By the cross are sanctified;

Peace is there that knows no measure,

Joys that through all time abide.

John Bowring, 1825.

A UNITARIAN WHO GLORIED IN THE CROSS

Among the great hymns of the cross, Sir John Bowring’s classic, “In the cross of Christ I glory,” occupies a foremost place. This is all the more remarkable when we are reminded that Bowring was known as a Unitarian, a communion which not only denies the deity of Christ, but ignores the true significance of the cross. And yet he has given us a hymn that every evangelical Christian rejoices to sing, for it is a hymn that magnifies the cross and makes it the very center of the Christian religion.

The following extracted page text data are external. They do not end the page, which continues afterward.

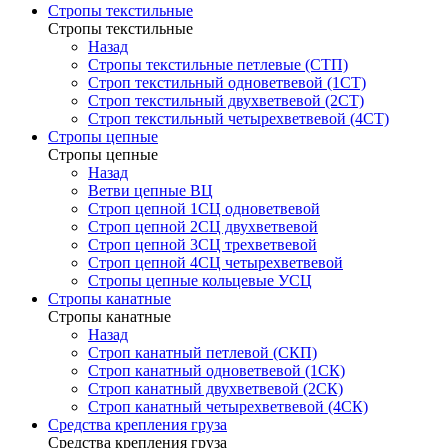
Стропы текстильные
Стропы текстильные
Назад
Стропы текстильные петлевые (СТП)
Строп текстильный одноветвевой (1СТ)
Строп текстильный двухветвевой (2СТ)
Строп текстильный четырехветвевой (4СТ)
Стропы цепные
Стропы цепные
Назад
Ветви цепные ВЦ
Строп цепной 1СЦ одноветвевой
Строп цепной 2СЦ двухветвевой
Строп цепной 3СЦ трехветвевой
Строп цепной 4СЦ четырехветвевой
Стропы цепные кольцевые УСЦ
Стропы канатные
Стропы канатные
Назад
Строп канатный петлевой (СКП)
Строп канатный одноветвевой (1СК)
Строп канатный двухветвевой (2СК)
Строп канатный четырехветвевой (4СК)
Средства крепления груза
Средства крепления груза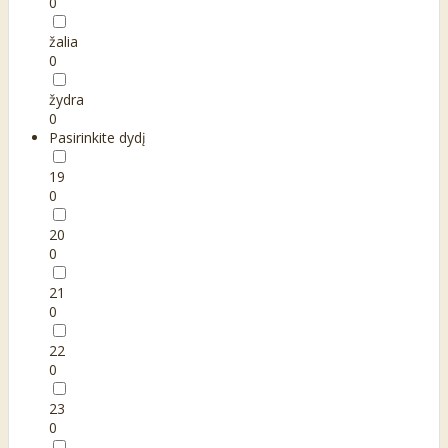
0
žalia
0
žydra
0
Pasirinkite dydį
19
0
20
0
21
0
22
0
23
0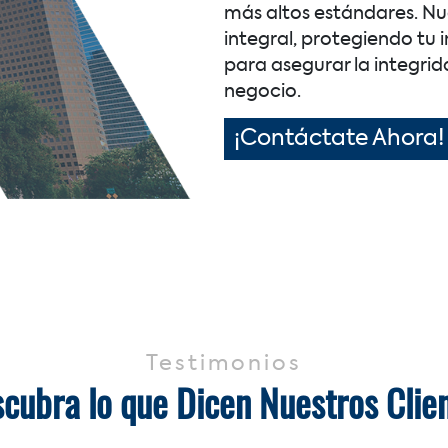
más altos estándares. Nu
integral, protegiendo tu 
para asegurar la integrid
negocio.
¡Contáctate Ahora!
Testimonios
cubra lo que Dicen Nuestros Clie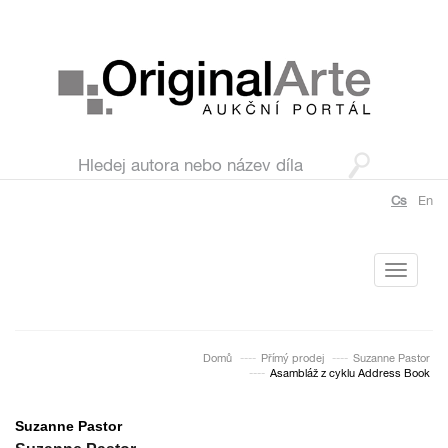
Cs
En
Toggle
navigati
Domů
Přímý prodej
Suzanne Pastor
Asambláž z cyklu Address Book
Suzanne Pastor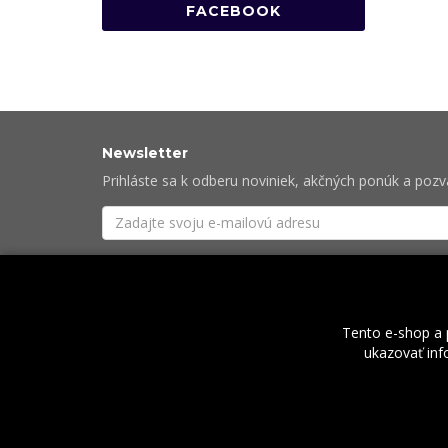
FACEBOOK
Newsletter
Prihláste sa k odberu noviniek, akčných ponúk a poz
Súhlasím so
spracovaním osobných údajov
potre
Tento e-shop a 
ukazovať info
O nás
2026 © Rock Centrum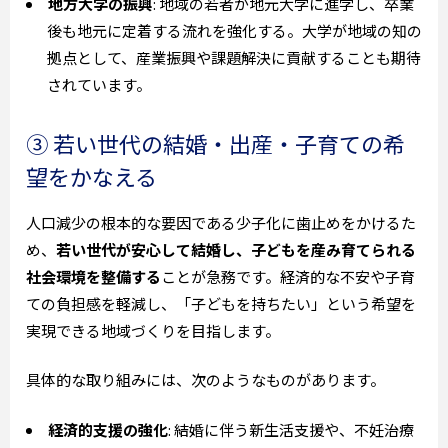
地方大学の振興
: 地域の若者が地元大学に進学し、卒業
後も地元に定着する流れを強化する。大学が地域の知の
拠点として、産業振興や課題解決に貢献することも期待
されています。
③ 若い世代の結婚・出産・子育ての希
望をかなえる
人口減少の根本的な要因である少子化に歯止めをかけるた
め、
若い世代が安心して結婚し、子どもを産み育てられる
社会環境を整備する
ことが急務です。経済的な不安や子育
ての負担感を軽減し、「子どもを持ちたい」という希望を
実現できる地域づくりを目指します。
具体的な取り組みには、次のようなものがあります。
経済的支援の強化
: 結婚に伴う新生活支援や、不妊治療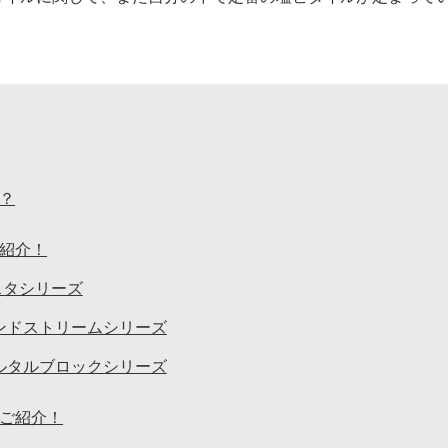
？
紹介！
スタシリーズ
サンドストリームシリーズ
モルタルブロックシリーズ
ご紹介！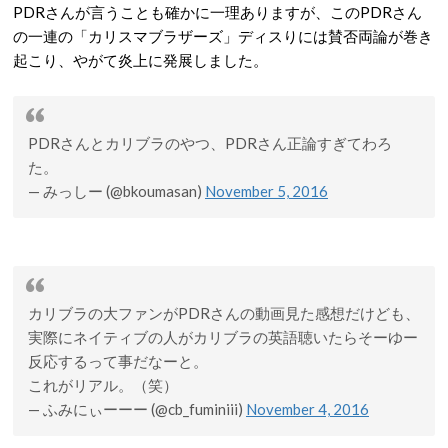
PDRさんが言うことも確かに一理ありますが、このPDRさん
の一連の「カリスマブラザーズ」ディスりには賛否両論が巻き
起こり、やがて炎上に発展しました。
PDRさんとカリブラのやつ、PDRさん正論すぎてわろ
た。
— みっしー (@bkoumasan)
November 5, 2016
カリブラの大ファンがPDRさんの動画見た感想だけども、
実際にネイティブの人がカリブラの英語聴いたらそーゆー
反応するって事だなーと。
これがリアル。（笑）
— ふみにぃーーー (@cb_fuminiii)
November 4, 2016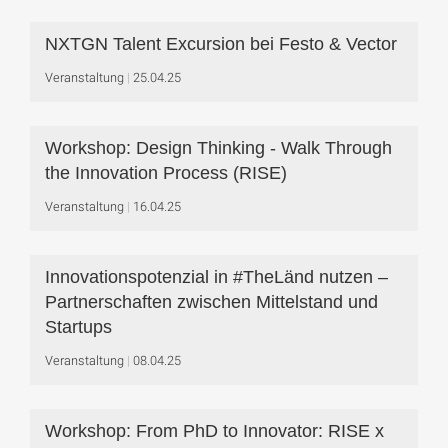
NXTGN Talent Excursion bei Festo & Vector
Veranstaltung
25.04.25
Workshop: Design Thinking - Walk Through
the Innovation Process (RISE)
Veranstaltung
16.04.25
Innovationspotenzial in #TheLänd nutzen –
Partnerschaften zwischen Mittelstand und
Startups
Veranstaltung
08.04.25
Workshop: From PhD to Innovator: RISE x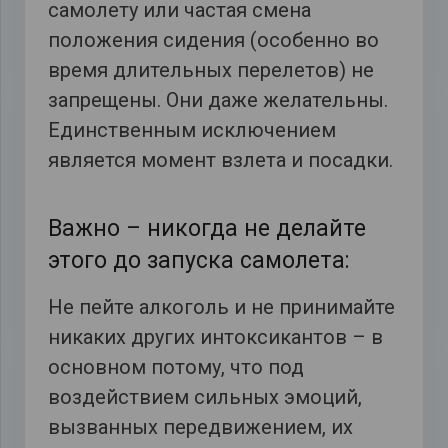
самолету или частая смена
положения сидения (особенно во
время длительных перелетов) не
запрещены. Они даже желательны.
Единственным исключением
является момент взлета и посадки.
Важно – никогда не делайте
этого до запуска самолета:
Не пейте алкоголь и не принимайте
никаких других интоксикантов – в
основном потому, что под
воздействием сильных эмоций,
вызванных передвижением, их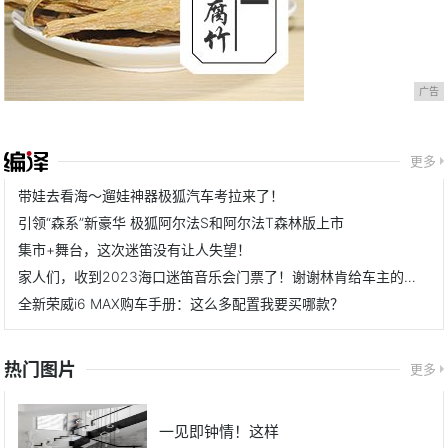
广告
更多
带娃去看海～遛娃神器极狐汽车考拉来了！
引领“森系”新豪华 极狐阿尔法S和阿尔法T森林版上市
集市+舞台，这次迷笛没有让人失望！
家人们，收到2023海口迷笛音乐会门票了！谢谢林肯给车主的福利
全新荣威i6 MAX购车手册：这么多配置我要买哪款？
热门图片
更多
一见即钟情！这样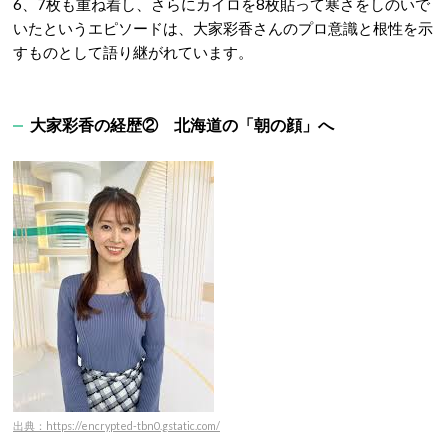
6、7枚も重ね着し、さらにカイロを8枚貼って寒さをしのいで
いたというエピソードは、大家彩香さんのプロ意識と根性を示
すものとして語り継がれています。
大家彩香の経歴②
北海道の「朝の顔」へ
出典：https://encrypted-tbn0.gstatic.com/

In justice to Bowring it ought to be stated that he himself was “a devoted and evangelical believer,” and that his connection with the Unitarian Church was merely accidental and nominal. When he died, in 1872, the opening line of his famous hymn was inscribed in bold letters upon his tombstone:

In the Cross of Christ I Glory

Knowing these things, every true Christian will cherish an inner conviction that the man who wrote so beautiful a tribute to Christ and the cross did not really die but only fell asleep, trusting in the atoning death of a Saviour who is God.

Bowring was a learned man, especially famed as a linguist. He is said to have been able to speak twenty-two languages fluently, and was able to converse in at least one hundred different tongues. He found special delight in translating poems from other languages. His published works contain translations from Bohemian, Slavonic, Russian, Servian, Polish, Slovakian, Illyrian, Teutonic, Esthonian, Dutch, Frisian, Lettish, Finnish, Hungarian, Biscayan, French, Provencal, Gascon, Italian, Spanish, Portuguese, Catalonian and Galician sources.